Assigning Values
The most common thing you will do in a DATA step is to assign values to a variable. The basic assignment statement is
variable = expression;
where variable names either a new or existing variable, and expression is some combination of constants, variable names, operators, and functions. When an expression is evaluated (executed) it results in a data value.
This is the one SAS statement that does not begin with a SAS keyword. Assignment always occurs within a DATA step. The SAS language includes all the usual arithmetic operators and numeric functions.
For example, using the SAS example data set, class
, we can add a variable for the body mass index of each kid, calculated from the existing variables height
and weight
. In this example, we read the data from the SASHELP library, and create a new copy in the WORK library (in WORK because we have not named any other library on the DATA statement), and call the new variable bmi
.
data class;
set sashelp.class;
bmi = (weight/height**2)*703;
run;
proc means data=class n mean stddev;
var weight height bmi;
run;
The MEANS Procedure
Variable N Mean Std Dev
----------------------------------------------
Weight 19 100.0263158 22.7739335
Height 19 62.3368421 5.1270752
bmi 19 17.8632519 2.0926193
----------------------------------------------
A DATA step can include any number of assignment statements, and they are executed in order, one observation at a time. You should think of a DATA step as an implicit loop: SAS reads in one observation according to a statement that is (usually) at the top of the step, runs through each line of the step with that one observation, and outputs the observation to the output data set at the bottom of the step. Then SAS returns to the top of the step, and repeats for as long as it finds a new observation to read. See Understanding SAS DATA Steps for a more detailed explanation.

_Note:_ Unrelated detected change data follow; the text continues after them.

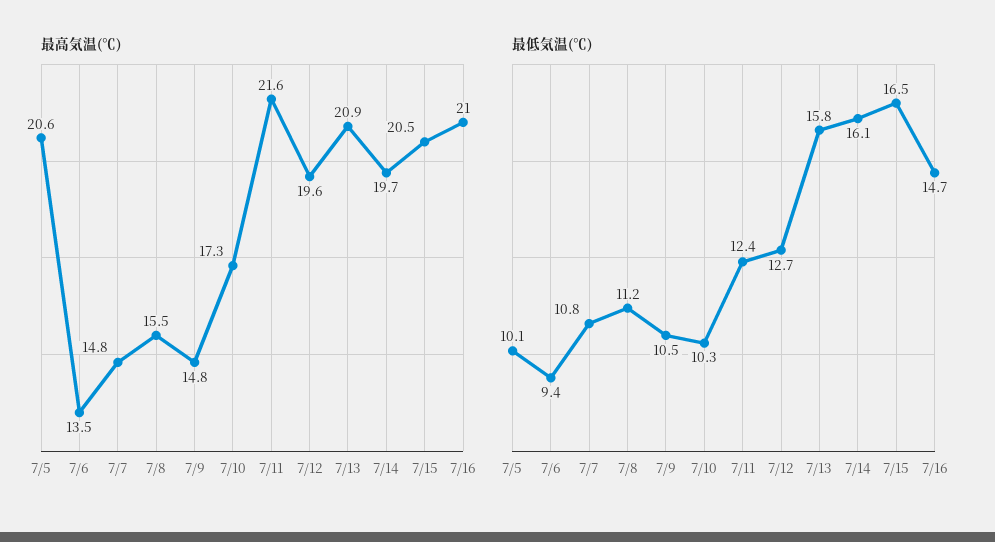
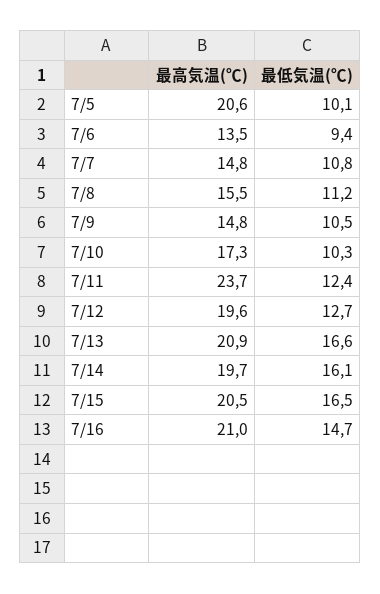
最高気温(℃), 7/11: 21.6 -> 23.7
最低気温(℃), 7/13: 15.8 -> 16.6

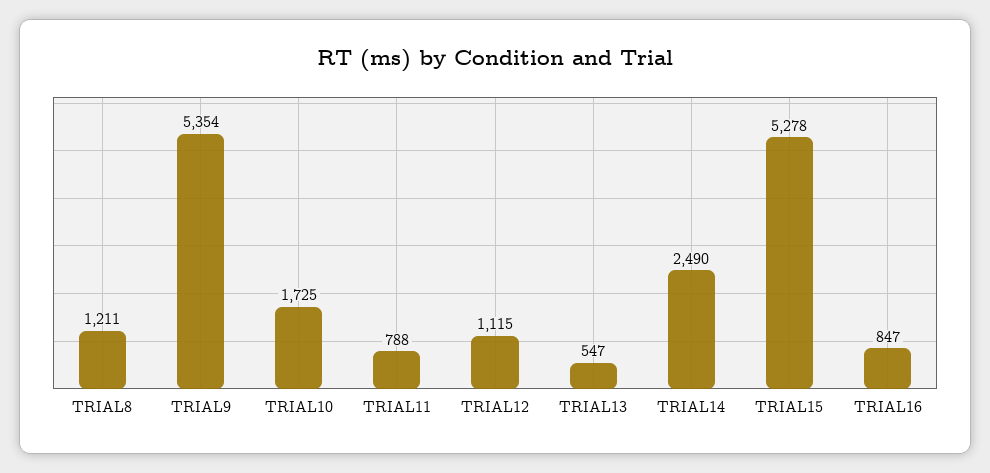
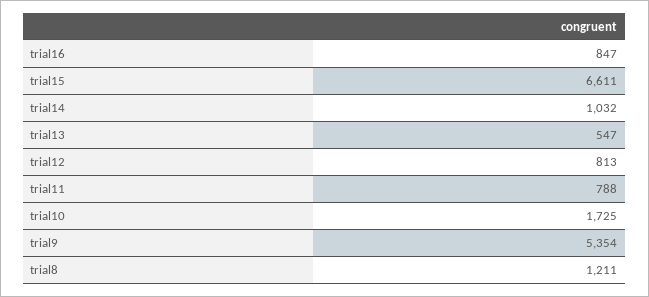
TRIAL12: 1115 -> 813
TRIAL14: 2490 -> 1032
TRIAL15: 5278 -> 6611

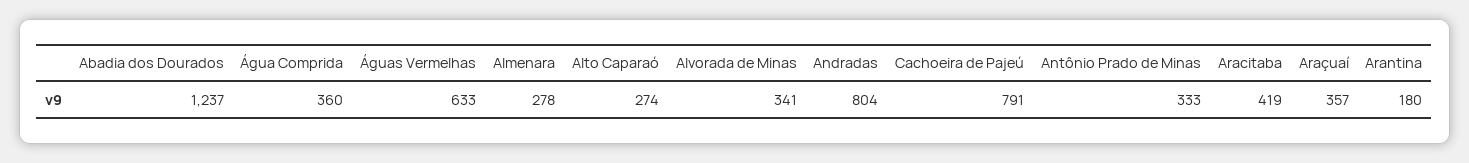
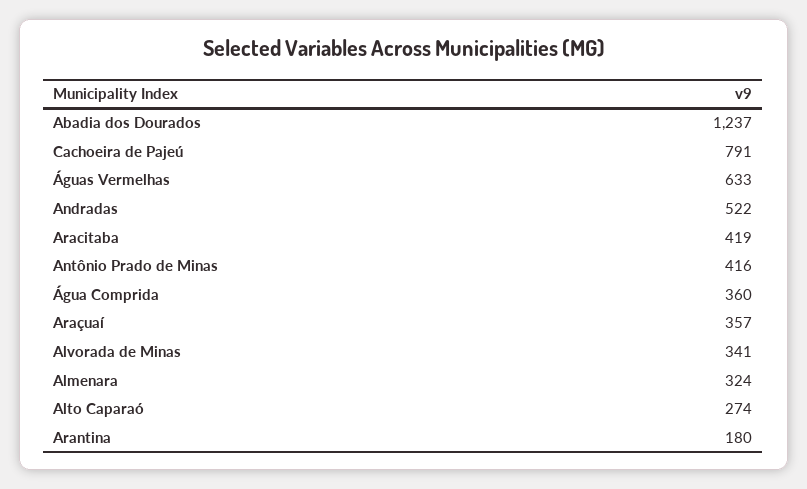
Almenara: 278 -> 324
Andradas: 804 -> 522
Antônio Prado de Minas: 333 -> 416

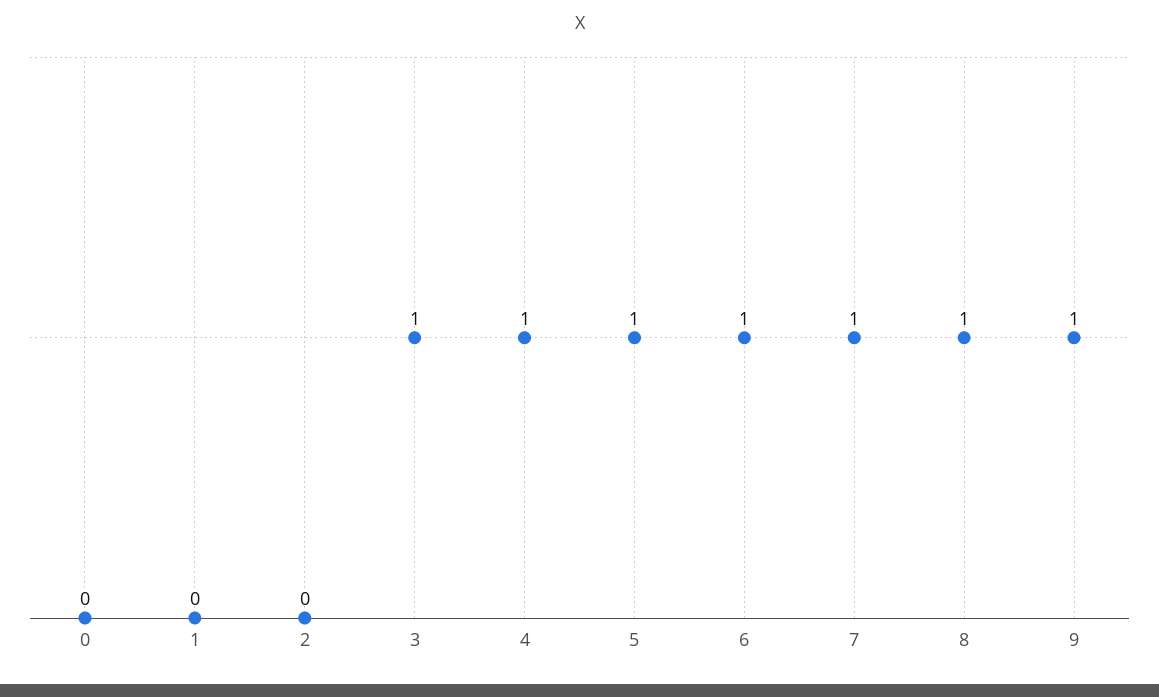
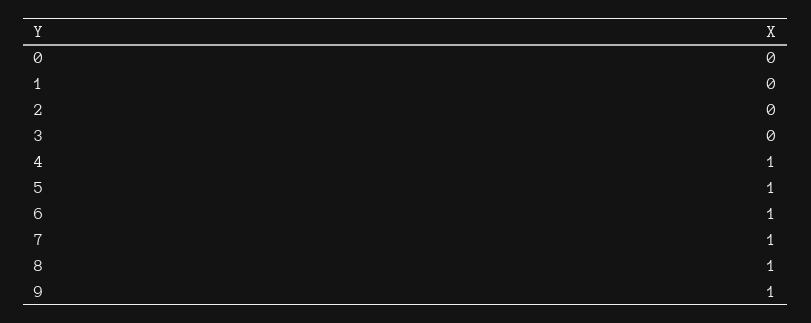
3: 1 -> 0

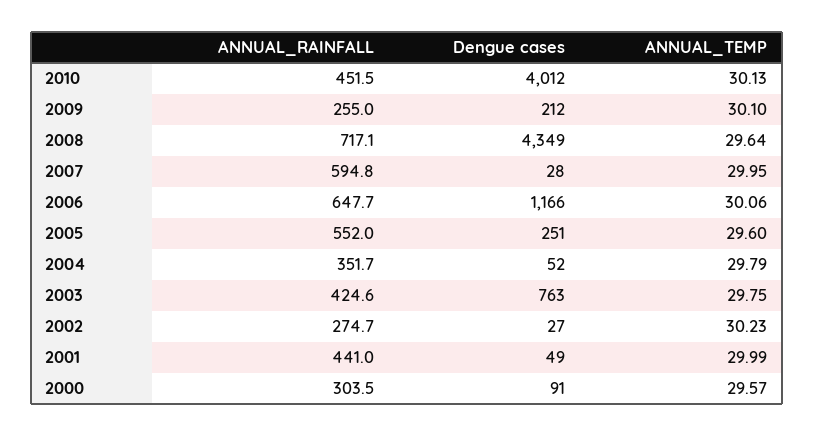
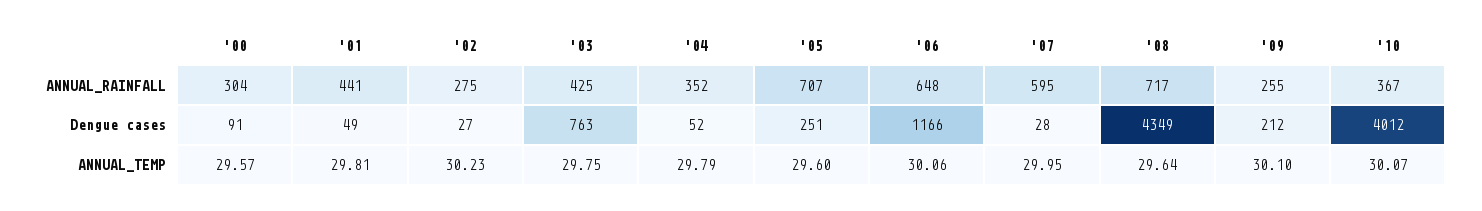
ANNUAL_RAINFALL, 2010: 451.5 -> 367
ANNUAL_TEMP, 2010: 30.13 -> 30.07
ANNUAL_RAINFALL, 2005: 552 -> 707
ANNUAL_TEMP, 2001: 29.99 -> 29.81

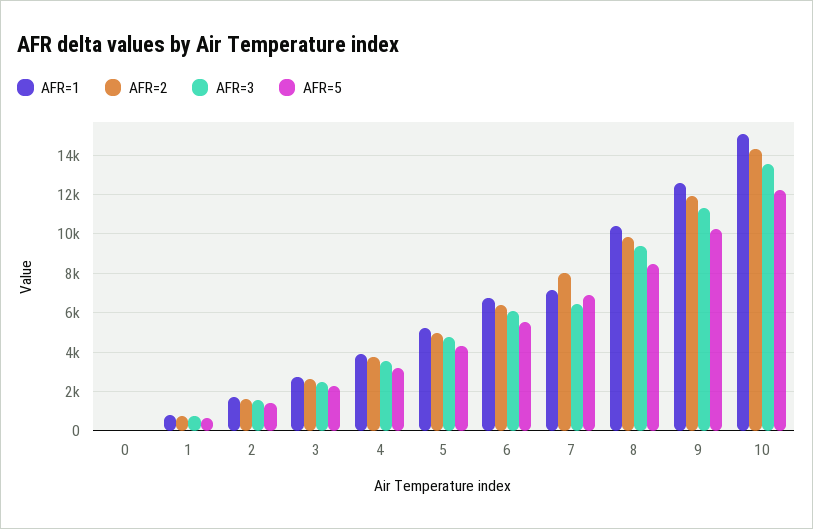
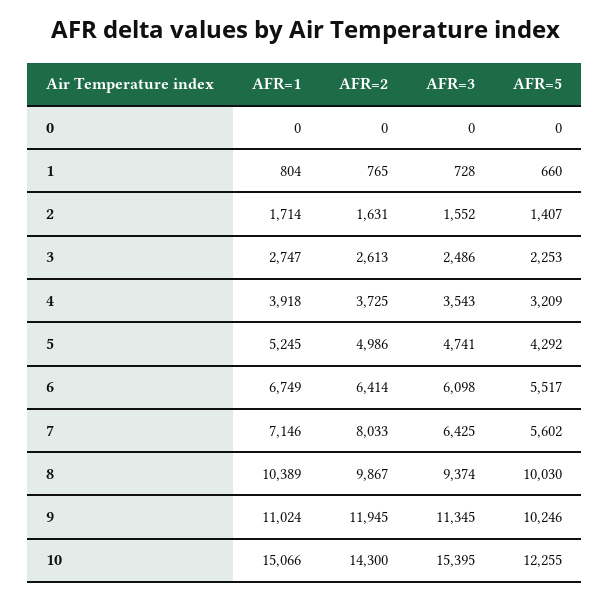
AFR=5, 7: 7000 -> 5602
AFR=5, 8: 8500 -> 10030
AFR=1, 9: 12500 -> 11024
AFR=3, 10: 13500 -> 15395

Overwriting Existing Variables (Recoding)
For example, another approach to our bmi calculation might begin by converting Imperial heights and weights into SI units. In this example, notice that we are transforming weight and height (they appear on both the left and right of the assignment operator, the equals sign). And the order matters. It would be a mistake to put the bmi statement first. However, changing the statement order would also give us output with no error messages in the log!
data class;
set sashelp.class;
weight = weight/2.2;
height = height/39.37;
bmi = weight/height**2;
run;
proc means data=class n mean stddev;
var weight height bmi;
run;
The MEANS Procedure
Variable N Mean Std Dev
----------------------------------------------
Weight 19 45.4665072 10.3517880
Height 19 1.5833590 0.1302280
bmi 19 17.9024862 2.0972154
----------------------------------------------
Compare with this, where the bmi values are nonsense!
2 data class;
3 set sashelp.class;
4 bmi = weight/height**2;
5 weight = weight/2.2;
6 height = height/39.37;
7 run;
NOTE: There were 19 observations read from the data set SASHELP.CLASS.
NOTE: The data set WORK.CLASS has 19 observations and 6 variables.
8
9 proc means data=class n mean stddev;
10 var weight height bmi;
11 run;
NOTE: There were 19 observations read from the data set WORK.CLASS.
NOTE: The PROCEDURE MEANS printed page 1.
The MEANS Procedure
Variable N Mean Std Dev
----------------------------------------------
Weight 19 45.4665072 10.3517880
Height 19 1.5833590 0.1302280
bmi 19 0.0254100 0.0029767
----------------------------------------------
Missing Values
When using most SAS operators and functions, a missing value in an expression results in a missing value (with a few important exceptions). In
z = x + y;
if either x or y is missing, z will be missing.
data missing;
input x y;
z = x + y;
datalines;
59 1
60 .
. -39
;
proc print noobs; run;
x y z
59 1 60
60 . .
. -39 .
Observation-wise Summary Statistics
The functions that calculate summary statistics within an observation are exceptions to missing value propagation. Functions like MEAN(), STD(), STDERR(), and SUM() usually have several variables as arguments. As long as their values are not all missing (within an observation), the result is also not missing.
These functions can generally take one of two forms, using either variable names separated by commas, or OF and a variable list.
mean(var1, var2, var3 ...)
mean(of varlist)
data missing;
input x1 x2 x3 x4;
a = mean(x1, x2, x3, x4);
b = std (x1, x2, x3, x4);
c = stderr(of x1-x4);
d = sum (of _numeric_);
datalines;
59 1 7 2
60 . -3 5
. -39 . 0
;
proc print noobs; run;
x1 x2 x3 x4 a b c d
59 1 7 2 17.2500 27.9568 13.9784 128.185
60 . -3 5 20.6667 34.2977 19.8018 136.766
. -39 . 0 -19.5000 27.5772 19.5000 -11.423
Sum Operator
As described in Understanding DATA steps, the sum operator, which accumulates sums across observations, does not propagate missing values.